Sandia National Laboratories in New Mexico is part of a network created by NOAA's Chemical Sciences Laboratory to monitor anthropogenic aerosols in the Earth's gases of life even as emissions released by oil and gas extraction in the Permian Basin threaten Texas and the other horrible red states on the shores of the Gulf of Mexico. NOAA wants to be able to detect whether Solar Radiation Modification (SRM), sometimes called solar geoengineering or albedo modification, is happening. Sandia is also home to the Plasma Research Facility and is operated by a subsidiary of Honeywell International under contract with the Department of Energy.
Laura Swiler, a senior scientist at Sandia, developed an algorithm that could take an observed aerosol plume from any source — say, a volcanic eruption, or a large wildfire — and look backward in time to estimate its size and point of origin. It’s a hard problem, Dr.
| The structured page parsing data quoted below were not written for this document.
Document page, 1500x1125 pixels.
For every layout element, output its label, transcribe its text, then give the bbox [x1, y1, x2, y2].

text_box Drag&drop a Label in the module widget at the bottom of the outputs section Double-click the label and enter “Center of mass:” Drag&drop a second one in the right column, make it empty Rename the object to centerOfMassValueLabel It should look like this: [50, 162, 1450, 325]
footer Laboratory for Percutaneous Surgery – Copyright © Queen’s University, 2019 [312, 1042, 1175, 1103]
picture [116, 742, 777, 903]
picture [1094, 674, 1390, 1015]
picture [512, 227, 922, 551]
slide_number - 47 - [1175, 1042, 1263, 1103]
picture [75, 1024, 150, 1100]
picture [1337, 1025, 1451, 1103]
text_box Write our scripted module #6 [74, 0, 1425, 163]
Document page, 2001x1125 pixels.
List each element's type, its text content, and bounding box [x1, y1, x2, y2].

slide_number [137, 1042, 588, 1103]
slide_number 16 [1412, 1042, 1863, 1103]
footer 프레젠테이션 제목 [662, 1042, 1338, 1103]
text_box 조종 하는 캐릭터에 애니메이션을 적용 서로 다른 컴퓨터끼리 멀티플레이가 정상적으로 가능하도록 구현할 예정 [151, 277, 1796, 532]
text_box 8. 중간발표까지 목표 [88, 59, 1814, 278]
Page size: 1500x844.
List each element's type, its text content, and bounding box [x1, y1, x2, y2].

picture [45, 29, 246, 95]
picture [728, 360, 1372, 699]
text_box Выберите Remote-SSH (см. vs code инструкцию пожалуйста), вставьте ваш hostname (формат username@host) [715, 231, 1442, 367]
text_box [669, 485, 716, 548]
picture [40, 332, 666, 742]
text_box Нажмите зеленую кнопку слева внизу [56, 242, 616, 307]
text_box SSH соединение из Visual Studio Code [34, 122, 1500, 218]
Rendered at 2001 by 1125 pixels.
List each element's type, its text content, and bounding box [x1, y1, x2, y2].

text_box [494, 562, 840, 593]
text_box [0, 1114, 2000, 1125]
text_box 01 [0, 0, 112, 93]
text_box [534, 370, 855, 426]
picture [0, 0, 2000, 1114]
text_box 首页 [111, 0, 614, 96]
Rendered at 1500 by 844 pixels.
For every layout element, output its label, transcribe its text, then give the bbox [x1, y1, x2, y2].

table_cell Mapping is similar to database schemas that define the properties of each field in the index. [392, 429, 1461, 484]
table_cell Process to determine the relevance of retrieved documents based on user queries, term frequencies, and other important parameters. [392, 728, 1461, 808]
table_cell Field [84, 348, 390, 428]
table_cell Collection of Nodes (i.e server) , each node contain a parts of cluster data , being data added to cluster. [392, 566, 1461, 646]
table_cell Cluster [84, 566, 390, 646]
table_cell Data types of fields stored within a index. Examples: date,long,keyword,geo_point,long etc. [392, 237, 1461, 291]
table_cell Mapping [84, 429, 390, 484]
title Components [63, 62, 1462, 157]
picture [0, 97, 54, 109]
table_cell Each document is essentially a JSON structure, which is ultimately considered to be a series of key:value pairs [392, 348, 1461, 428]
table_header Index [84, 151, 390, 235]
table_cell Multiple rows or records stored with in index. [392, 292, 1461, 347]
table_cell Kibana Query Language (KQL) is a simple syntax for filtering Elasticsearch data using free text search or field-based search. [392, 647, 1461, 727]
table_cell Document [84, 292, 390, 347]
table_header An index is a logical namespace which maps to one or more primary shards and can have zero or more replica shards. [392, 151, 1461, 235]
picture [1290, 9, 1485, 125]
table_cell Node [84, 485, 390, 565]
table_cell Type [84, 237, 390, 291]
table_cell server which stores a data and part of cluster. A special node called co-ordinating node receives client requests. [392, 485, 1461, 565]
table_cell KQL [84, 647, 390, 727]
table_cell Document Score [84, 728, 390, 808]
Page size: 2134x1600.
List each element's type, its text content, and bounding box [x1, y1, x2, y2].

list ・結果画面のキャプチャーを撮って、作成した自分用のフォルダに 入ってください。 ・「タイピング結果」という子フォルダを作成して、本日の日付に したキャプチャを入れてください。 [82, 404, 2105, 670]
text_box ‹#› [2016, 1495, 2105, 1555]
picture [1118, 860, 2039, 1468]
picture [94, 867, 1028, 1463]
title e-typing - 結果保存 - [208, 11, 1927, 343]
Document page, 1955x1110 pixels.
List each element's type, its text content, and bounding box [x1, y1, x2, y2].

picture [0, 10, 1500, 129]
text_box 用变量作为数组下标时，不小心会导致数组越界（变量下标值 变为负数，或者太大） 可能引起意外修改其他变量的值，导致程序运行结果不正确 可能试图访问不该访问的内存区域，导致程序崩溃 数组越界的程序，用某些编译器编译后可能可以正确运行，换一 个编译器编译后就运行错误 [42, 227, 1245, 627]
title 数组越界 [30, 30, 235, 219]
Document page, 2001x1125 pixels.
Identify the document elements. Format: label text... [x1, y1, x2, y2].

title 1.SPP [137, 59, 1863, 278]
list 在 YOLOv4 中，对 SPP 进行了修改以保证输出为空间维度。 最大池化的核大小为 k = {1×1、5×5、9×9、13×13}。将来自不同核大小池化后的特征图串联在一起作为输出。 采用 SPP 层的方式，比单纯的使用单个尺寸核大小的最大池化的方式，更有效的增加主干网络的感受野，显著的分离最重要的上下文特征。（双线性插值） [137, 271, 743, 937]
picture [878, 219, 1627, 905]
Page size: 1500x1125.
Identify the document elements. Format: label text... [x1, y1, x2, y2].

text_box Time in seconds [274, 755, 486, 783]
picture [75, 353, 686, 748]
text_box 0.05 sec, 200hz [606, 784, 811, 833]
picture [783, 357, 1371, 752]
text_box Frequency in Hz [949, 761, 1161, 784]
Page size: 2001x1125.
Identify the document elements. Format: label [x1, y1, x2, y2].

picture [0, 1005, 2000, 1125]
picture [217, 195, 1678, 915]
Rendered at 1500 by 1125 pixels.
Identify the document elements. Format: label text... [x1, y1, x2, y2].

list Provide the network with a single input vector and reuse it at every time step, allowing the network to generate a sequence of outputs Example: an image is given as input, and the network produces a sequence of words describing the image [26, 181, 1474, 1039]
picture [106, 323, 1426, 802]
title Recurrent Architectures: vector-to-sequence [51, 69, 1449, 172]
Swiler said, because “the aerosol plume is moving.” [The U.S. Is Building an Early Warning System to Detect Geoengineering]In New Mexico's Second Congressional District the oil and gas industry operators in the Permian Basin just abandon hundreds of orphan wells leaving the state and feds to do the work to cap them. Some eighty percent of the world's oil transactions are priced in dollars subject to enforcement actions by the US Securities and Exchange Commission and the Department of Justice. But we all know Texas is a failed state. From wildfires to being the 50th freest state to enriching New Mexico's cannabis retailers to gas pipeline explosions to hurricanes: the Lone Star State is in turmoil.
The wind carries the faint perfume of hydrocarbons — hints of plastic, hints of glue, hints of gasoline — picked up as it crosses the most productive portion of the most productive oilfield in the country, the Permian Basin. As the wind blows north, the dust and chemicals turn the morning sky from a light blue to a hazy white. In a couple of hours the air will carry the sizzling tang of ozone, eyes will burn, lungs will ache, and distant landmarks will lose their detail and filter into shades of light gray. It envelops passing cars with a potent vapor that smells like a mix of fingernail polish and paint thinner. The resident of the nearest house, which sits about 1,000 feet away, wouldn’t talk about the oil well next door. [The EPA Stalled and Then a Fix for New Mexico Oil and Gas Pollution Evaporated]Disadvantaged populations have been subject to environmental racism for decades and in 2014 Nobel Prize winner, Professor Paul Krugman warned Americans that Earth haters want to destroy America.